_Input data_.
+===+

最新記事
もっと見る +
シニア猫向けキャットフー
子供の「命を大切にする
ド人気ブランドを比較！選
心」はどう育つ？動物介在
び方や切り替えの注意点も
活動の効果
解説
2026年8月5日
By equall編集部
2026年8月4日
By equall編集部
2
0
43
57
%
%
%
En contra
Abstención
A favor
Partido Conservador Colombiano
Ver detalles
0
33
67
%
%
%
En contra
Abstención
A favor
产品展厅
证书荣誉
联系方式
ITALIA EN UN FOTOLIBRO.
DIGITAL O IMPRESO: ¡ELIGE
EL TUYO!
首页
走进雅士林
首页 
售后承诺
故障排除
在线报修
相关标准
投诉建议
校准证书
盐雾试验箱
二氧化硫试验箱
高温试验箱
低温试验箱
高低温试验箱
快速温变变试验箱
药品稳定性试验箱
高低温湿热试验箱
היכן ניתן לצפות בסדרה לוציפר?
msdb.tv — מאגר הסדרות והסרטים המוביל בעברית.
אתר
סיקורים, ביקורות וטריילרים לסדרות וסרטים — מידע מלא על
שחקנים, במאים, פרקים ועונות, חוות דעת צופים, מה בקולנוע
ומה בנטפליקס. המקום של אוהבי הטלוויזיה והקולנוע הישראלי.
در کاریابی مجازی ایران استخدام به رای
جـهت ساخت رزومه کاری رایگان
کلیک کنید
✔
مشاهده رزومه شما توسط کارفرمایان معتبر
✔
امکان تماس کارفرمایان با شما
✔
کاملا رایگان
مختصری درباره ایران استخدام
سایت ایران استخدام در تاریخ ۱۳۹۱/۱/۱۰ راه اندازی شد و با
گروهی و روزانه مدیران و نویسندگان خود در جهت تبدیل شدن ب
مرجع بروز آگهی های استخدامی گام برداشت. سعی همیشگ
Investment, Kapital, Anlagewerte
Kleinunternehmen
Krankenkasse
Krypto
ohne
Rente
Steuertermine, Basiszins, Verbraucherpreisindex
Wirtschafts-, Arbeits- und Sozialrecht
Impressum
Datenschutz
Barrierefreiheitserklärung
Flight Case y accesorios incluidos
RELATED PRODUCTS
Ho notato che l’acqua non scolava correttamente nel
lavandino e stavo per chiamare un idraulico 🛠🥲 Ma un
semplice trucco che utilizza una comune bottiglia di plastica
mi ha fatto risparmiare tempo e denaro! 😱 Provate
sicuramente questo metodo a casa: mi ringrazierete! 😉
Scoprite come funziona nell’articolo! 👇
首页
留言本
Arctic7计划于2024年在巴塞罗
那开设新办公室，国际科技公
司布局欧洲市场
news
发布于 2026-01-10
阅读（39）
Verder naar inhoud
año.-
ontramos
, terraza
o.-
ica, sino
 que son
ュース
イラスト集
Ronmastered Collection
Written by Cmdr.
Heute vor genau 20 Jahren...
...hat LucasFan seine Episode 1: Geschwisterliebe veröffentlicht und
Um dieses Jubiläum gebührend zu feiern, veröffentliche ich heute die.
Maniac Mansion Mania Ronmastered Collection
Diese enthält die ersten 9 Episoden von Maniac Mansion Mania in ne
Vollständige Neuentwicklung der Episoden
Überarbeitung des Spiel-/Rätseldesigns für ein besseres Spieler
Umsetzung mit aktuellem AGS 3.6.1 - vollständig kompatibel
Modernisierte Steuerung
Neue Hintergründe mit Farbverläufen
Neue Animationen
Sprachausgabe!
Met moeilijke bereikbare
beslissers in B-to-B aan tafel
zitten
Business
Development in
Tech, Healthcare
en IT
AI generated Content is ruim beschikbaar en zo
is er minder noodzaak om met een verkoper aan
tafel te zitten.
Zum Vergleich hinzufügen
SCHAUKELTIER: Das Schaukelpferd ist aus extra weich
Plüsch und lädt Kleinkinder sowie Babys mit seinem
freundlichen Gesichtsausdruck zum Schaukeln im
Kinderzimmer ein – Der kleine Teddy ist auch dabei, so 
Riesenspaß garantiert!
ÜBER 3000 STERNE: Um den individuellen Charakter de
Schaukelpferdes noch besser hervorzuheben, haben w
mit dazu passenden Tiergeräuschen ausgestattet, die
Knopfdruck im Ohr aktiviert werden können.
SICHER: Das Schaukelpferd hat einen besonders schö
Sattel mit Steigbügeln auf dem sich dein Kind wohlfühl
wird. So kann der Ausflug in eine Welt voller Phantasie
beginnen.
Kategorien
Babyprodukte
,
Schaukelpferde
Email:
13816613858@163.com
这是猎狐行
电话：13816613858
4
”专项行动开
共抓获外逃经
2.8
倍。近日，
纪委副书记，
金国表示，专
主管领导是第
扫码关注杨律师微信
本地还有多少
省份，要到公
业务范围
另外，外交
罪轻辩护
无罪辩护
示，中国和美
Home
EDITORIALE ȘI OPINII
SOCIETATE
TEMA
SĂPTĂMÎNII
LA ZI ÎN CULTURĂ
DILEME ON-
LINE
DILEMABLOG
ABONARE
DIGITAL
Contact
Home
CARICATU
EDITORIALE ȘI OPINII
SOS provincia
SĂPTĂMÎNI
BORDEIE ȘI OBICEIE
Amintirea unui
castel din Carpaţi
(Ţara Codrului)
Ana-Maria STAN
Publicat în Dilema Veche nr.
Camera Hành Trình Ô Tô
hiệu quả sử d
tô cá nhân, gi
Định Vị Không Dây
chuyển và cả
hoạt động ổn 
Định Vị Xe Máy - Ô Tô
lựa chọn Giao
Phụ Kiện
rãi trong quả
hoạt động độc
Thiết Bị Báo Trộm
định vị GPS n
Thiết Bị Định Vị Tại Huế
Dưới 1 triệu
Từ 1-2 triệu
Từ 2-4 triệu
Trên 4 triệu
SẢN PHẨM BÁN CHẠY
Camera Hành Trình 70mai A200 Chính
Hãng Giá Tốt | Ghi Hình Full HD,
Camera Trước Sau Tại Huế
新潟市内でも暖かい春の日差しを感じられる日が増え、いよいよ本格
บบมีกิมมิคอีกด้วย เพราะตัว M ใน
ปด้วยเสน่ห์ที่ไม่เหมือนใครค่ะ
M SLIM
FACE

+===+

For the word "triệu", please count the lines in the data where it appears and respond with the number only.

_Solution for this problem_. 4